All pictures are to be skipped; retype only the lines from the top of the entries through the line with "обзоры, репортажи с", both included.

====

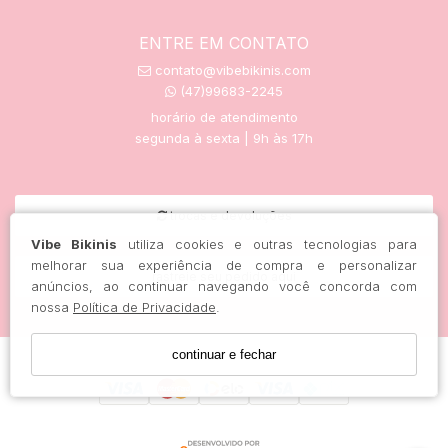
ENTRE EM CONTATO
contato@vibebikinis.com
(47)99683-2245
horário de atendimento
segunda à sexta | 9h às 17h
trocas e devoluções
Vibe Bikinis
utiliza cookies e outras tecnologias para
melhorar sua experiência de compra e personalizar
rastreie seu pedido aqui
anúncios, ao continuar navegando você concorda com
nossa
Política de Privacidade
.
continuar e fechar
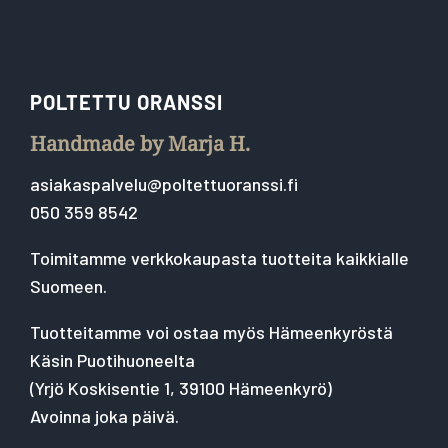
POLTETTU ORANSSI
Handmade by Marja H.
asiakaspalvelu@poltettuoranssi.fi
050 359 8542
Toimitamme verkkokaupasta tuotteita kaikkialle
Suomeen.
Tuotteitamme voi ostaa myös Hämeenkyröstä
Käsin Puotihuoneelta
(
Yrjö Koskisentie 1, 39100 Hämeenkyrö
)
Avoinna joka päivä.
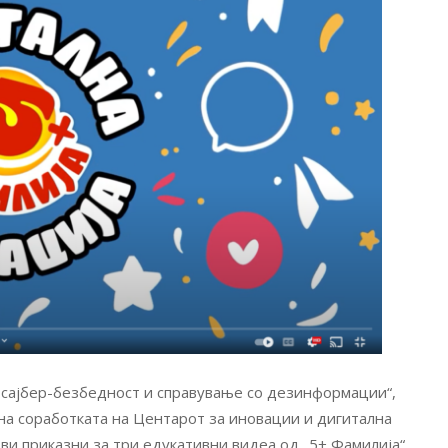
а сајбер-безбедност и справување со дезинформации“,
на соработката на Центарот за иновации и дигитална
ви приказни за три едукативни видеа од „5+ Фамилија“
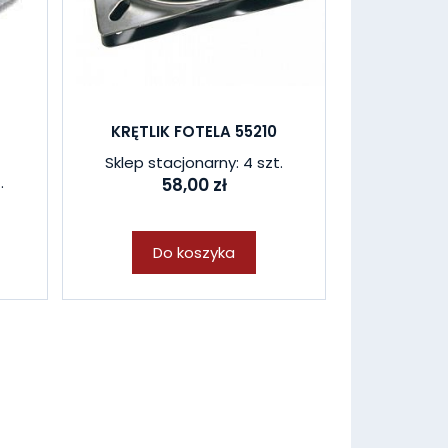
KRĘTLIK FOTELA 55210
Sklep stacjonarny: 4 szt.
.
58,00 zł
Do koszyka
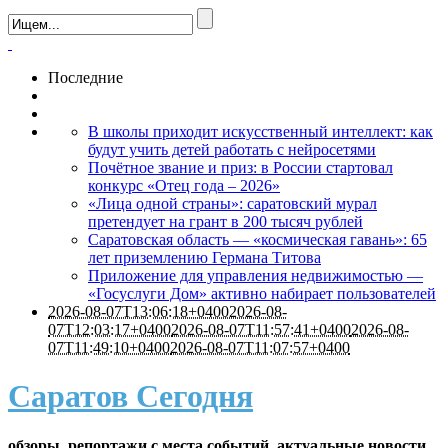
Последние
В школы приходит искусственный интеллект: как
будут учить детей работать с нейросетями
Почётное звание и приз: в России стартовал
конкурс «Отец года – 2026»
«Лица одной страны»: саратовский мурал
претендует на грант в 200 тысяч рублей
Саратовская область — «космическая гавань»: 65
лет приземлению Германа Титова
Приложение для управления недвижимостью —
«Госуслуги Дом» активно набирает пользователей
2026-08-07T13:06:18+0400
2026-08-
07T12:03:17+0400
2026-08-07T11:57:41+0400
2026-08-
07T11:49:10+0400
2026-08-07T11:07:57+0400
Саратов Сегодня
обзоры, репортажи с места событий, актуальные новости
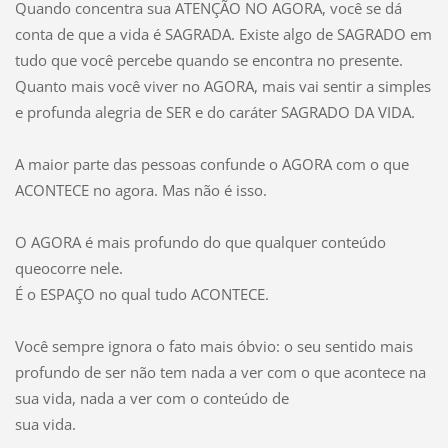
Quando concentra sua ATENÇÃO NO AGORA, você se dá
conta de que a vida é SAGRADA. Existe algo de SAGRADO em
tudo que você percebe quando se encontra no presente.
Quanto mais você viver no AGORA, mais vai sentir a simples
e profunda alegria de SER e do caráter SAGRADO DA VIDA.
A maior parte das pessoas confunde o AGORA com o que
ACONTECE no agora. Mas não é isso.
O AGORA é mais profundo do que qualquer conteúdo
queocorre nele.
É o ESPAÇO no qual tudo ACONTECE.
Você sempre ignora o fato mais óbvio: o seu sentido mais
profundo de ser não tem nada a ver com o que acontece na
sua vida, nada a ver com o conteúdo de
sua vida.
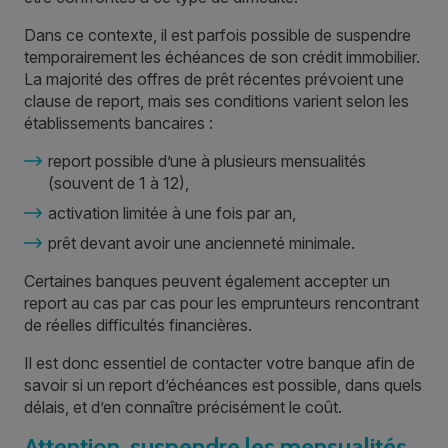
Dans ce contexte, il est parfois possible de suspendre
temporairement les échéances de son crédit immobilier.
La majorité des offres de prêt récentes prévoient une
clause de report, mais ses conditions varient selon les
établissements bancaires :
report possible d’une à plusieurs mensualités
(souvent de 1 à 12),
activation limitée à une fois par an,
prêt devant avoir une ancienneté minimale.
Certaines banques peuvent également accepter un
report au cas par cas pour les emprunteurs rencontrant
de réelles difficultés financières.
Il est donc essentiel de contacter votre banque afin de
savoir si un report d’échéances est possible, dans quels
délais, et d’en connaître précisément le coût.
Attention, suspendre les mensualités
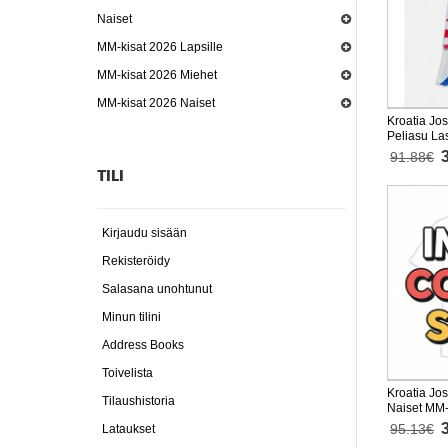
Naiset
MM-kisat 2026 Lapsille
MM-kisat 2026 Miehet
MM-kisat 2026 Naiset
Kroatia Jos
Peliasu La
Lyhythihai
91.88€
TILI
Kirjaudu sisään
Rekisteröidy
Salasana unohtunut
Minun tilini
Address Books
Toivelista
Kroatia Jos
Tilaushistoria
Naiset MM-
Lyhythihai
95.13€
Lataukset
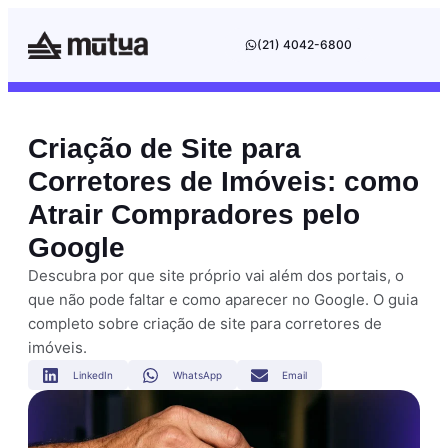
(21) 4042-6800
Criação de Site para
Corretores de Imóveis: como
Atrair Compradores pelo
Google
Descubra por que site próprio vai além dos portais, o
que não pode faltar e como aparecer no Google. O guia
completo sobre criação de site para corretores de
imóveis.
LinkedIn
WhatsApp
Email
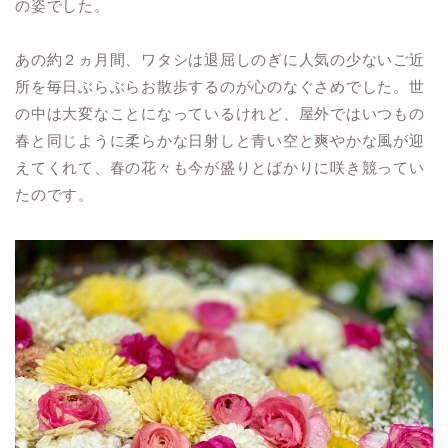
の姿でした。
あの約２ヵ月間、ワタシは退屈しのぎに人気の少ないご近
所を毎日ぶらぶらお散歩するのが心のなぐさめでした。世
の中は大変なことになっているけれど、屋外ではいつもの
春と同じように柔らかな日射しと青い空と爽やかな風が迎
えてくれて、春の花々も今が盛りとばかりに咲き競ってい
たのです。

====

[Response to the exercise]:
ENTRE EM CONTATO
contato@vibebikinis.com
(47)99683-2245
horário de atendimento
segunda à sexta | 9h às 17h
trocas e devoluções
Vibe Bikinis
utiliza cookies e outras tecnologias para
melhorar sua experiência de compra e personalizar
rastreie seu pedido aqui
anúncios, ao continuar navegando você concorda com
nossa
Política de Privacidade
.
continuar e fechar
POLTETTU ORANSSI
Handmade by Marja H.
asiakaspalvelu@poltettuoranssi.fi
050 359 8542
Toimitamme verkkokaupasta tuotteita kaikkialle
Suomeen.
Tuotteitamme voi ostaa myös Hämeenkyröstä
Käsin Puotihuoneelta
(
Yrjö Koskisentie 1, 39100 Hämeenkyrö
)
Avoinna joka päivä.
а сајбер-безбедност и справување со дезинформации“,
на соработката на Центарот за иновации и дигитална
ви приказни за три едукативни видеа од „5+ Фамилија“
KRĘTLIK FOTELA 55210
Sklep stacjonarny: 4 szt.
.
58,00 zł
Do koszyka
Последние
В школы приходит искусственный интеллект: как
будут учить детей работать с нейросетями
Почётное звание и приз: в России стартовал
конкурс «Отец года – 2026»
«Лица одной страны»: саратовский мурал
претендует на грант в 200 тысяч рублей
Саратовская область — «космическая гавань»: 65
лет приземлению Германа Титова
Приложение для управления недвижимостью —
«Госуслуги Дом» активно набирает пользователей
2026-08-07T13:06:18+0400
2026-08-
07T12:03:17+0400
2026-08-07T11:57:41+0400
2026-08-
07T11:49:10+0400
2026-08-07T11:07:57+0400
Саратов Сегодня
обзоры, репортажи с места событий, актуальные новости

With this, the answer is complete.